Why it matters in menopause
• Raises blood pressure — a primary cardiovascular risk factor that increases at menopause
• Increases calcium excretion in urine — relevant for bone density protection
• Worsens fluid retention and bloating
• Most dietary sodium comes from ultra-processed foods not the salt shaker
Rose
"The focus should be on ultra-processed food reduction rather than obsessing over the salt shaker. Most dietary sodium comes from packaged, processed, and restaurant food — not home cooking. Cook from whole ingredients and sodium largely takes care of itself."
What to do instead
Read labels on packaged foods — over 600mg per serving is high. Use herbs, lemon, and vinegar to add flavour rather than salt. Potassium (from vegetables and legumes) partially counteracts sodium blood pressure effects.
⚠️
Crash dieting and severe calorie restriction
Significant impact
Severely counterproductive for menopausal body composition. Extreme calorie restriction triggers cortisol elevation, muscle loss, and metabolic adaptation that makes long-term weight management harder — not easier. The approach that worked in your 30s will not work the same way in menopause.
Why it matters in menopause
• Triggers cortisol elevation — promoting abdominal fat storage, exactly what you are trying to prevent
• Accelerates muscle loss already happening from estrogen decline
• Metabolic adaptation reduces resting metabolic rate — making maintenance harder
• Nutrient deficiencies worsen menopausal symptoms
• Sets up the restrict-binge cycle that worsens insulin resistance
Rose
"The question to ask is not "how do I eat less" but "how do I eat better." More protein, more vegetables, more strength training, less refined carbohydrate — this approach produces body composition changes without the cortisol spike and muscle loss of restriction."
What to do instead
Aim for adequate protein (1.2-1.6g per kg body weight) and strength training 2-3 times per week. This approach builds the metabolic foundation that makes everything else easier.
🫘
Soy in very high amounts (debated)
Individual variation
Whole food soy in normal dietary amounts is beneficial for most menopausal women and well-supported by evidence. Very high supplemental isoflavone intake and heavily processed soy products are a different matter. The distinction matters.

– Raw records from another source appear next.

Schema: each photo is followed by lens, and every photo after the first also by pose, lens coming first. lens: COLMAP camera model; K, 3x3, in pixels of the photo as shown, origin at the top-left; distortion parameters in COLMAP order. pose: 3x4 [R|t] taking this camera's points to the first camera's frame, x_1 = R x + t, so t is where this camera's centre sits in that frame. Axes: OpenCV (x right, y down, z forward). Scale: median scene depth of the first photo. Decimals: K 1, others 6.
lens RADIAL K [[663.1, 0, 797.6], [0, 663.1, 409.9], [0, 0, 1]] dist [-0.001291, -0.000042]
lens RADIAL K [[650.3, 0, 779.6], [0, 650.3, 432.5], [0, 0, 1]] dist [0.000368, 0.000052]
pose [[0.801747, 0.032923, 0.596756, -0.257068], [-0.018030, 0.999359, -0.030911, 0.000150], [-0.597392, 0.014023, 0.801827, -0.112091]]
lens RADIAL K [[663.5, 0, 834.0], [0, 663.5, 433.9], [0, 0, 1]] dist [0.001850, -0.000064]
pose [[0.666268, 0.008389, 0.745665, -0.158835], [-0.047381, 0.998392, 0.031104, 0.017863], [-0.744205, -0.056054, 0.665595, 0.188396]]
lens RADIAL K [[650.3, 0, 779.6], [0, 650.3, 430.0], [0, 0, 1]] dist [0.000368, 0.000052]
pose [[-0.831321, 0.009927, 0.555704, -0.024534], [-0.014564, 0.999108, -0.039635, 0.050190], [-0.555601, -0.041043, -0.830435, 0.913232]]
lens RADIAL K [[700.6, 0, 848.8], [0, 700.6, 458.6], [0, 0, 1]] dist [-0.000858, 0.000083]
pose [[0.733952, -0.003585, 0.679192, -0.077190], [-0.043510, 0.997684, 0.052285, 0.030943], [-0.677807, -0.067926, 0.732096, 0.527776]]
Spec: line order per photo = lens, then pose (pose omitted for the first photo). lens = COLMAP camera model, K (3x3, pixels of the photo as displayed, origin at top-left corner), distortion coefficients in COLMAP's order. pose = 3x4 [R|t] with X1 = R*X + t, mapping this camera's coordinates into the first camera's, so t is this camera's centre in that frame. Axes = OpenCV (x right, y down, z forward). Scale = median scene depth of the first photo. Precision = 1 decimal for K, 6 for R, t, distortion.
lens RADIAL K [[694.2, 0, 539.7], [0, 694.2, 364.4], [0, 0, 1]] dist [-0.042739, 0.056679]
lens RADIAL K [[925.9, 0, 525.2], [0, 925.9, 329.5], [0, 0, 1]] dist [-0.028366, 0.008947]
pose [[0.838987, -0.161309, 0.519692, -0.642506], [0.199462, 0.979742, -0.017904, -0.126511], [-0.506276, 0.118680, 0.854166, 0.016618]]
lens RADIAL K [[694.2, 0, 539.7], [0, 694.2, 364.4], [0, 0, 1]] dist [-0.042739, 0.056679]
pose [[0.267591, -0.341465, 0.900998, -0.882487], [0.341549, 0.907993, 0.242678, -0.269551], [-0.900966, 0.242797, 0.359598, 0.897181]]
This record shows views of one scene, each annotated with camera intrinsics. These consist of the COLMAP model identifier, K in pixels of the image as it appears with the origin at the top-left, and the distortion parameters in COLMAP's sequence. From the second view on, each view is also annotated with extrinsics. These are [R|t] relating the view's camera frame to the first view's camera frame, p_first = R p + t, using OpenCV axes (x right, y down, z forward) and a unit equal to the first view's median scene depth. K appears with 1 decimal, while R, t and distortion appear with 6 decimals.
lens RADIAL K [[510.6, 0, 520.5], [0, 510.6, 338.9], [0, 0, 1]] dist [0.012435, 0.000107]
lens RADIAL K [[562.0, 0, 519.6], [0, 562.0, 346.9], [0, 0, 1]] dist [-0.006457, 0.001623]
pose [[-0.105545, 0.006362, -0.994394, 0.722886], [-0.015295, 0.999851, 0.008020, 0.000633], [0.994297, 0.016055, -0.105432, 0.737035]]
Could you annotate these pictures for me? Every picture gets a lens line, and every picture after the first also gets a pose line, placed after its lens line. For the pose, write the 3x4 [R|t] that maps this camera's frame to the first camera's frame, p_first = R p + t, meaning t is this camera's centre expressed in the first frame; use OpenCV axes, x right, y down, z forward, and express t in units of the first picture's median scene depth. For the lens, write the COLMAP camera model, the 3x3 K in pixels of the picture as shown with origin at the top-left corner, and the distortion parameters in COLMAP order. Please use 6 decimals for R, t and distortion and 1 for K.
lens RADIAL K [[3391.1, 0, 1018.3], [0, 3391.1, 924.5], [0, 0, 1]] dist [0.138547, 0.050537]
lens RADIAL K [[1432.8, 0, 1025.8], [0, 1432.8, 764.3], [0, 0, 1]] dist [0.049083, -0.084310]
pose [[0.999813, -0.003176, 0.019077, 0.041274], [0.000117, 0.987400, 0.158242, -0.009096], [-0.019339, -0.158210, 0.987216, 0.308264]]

Why it matters in menopause
• Isoflavones in whole food soy bind weakly to estrogen receptors — beneficial in normal amounts
• Very high supplemental isoflavone doses have not been studied for long-term safety
• Heavily processed soy (soy protein isolate, soy protein concentrate) has different properties to whole food soy
• Soy allergy is common and often undiagnosed
Rose
"Whole food soy — edamame, tofu, tempeh, miso — is one of the most evidence-supported foods for menopausal women and Rose recommends it. High-dose isoflavone supplements and processed soy protein products are a different story. Eat the food. Be cautious about the pill."
What to do instead
Two servings of whole food soy daily is a reasonable evidence-based target. If you have a history of hormone-sensitive cancer, discuss soy intake with your oncologist — current evidence generally supports whole food soy but individual situations vary.
The bigger picture
"Perfect eating is not the goal and it is not the point. The point is that you deserve to know when something you enjoy is directly driving symptoms you hate — so you can make an informed choice. Sometimes you will choose the wine anyway. That is fine. But you will know. And knowing is what Rose is for."